As well, Alberta Innovates has partnered with a number of companies whose partial upgrading technologies are at the demonstration scale, which requires an operation of 1,000 barrels per day, said Murray Gray, senior technical advisor of bitumen partial upgrading at Alberta Innovates. One company is MEG Energy, whose system will deliver pipeline-ready partially upgraded bitumen without using any diluents. Called HI-Q, the technology uses a combination of thermal cracking and deasphalting. Another is Nexen Energy, whose process, BituMax, also combines deasphalting with thermal cracking but in the reverse order of HI-Q. Husky Energy is taking a different tack. Its system blends the bitumen with some synthetic crude then processes the mixture.

“We expect that in two to three years’ time, we’ll have several new partial upgrading technologies that will be available for commercial deployment,” said Gray.

In these times of uncertainty, commercialization becomes challenging. According to the Canadian Association of Petroleum Producers, total capital spending at the oil sands shrunk to about $15 billion in 2016, down from about $34 billion in 2014.

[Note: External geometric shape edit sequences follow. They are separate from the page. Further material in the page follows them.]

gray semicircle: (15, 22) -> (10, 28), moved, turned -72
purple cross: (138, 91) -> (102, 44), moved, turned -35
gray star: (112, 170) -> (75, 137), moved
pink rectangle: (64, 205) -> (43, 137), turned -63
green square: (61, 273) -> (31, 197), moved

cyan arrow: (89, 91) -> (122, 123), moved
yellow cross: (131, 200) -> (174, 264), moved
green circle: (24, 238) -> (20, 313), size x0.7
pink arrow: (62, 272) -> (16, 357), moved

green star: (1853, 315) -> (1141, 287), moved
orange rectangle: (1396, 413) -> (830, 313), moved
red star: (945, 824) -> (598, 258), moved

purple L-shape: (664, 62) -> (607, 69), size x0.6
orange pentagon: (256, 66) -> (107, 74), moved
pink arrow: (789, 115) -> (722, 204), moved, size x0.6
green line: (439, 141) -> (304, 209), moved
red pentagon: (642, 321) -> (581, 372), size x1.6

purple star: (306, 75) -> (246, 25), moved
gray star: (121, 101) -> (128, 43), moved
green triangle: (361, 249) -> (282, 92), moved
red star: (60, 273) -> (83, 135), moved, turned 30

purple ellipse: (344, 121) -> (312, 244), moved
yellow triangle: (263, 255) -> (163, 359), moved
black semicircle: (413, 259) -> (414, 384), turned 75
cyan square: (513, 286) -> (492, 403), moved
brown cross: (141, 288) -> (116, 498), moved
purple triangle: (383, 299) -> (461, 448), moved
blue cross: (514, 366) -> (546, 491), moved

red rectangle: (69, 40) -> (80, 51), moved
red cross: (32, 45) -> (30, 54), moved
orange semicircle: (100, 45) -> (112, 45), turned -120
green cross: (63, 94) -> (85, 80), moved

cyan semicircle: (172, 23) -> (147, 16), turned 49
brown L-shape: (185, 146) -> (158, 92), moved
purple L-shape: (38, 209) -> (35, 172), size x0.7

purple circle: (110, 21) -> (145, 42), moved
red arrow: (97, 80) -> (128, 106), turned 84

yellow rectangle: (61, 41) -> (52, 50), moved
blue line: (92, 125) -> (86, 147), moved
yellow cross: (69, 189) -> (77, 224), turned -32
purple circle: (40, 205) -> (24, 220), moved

“How do you invest capital in something that hasn’t been commercially proven?” said Millington. “The first company that comes out the gate with the new technology takes the most risk. So the question is how to de-risk some of this and speed up the process to commercialization.”

In February, the Alberta Government announced at least a partial solution: $1 billion in loans and grants over the next eight years to help build partial upgrading facilities in the province. “We see the government’s partnership as being very important to help these technologies get over the barrier of demonstration at sufficient scale,” said Gray.

No one technology can solve all the oil sands challenges but “the potential is there for innovative technologies to dramatically transform the oil sands,” said Millington.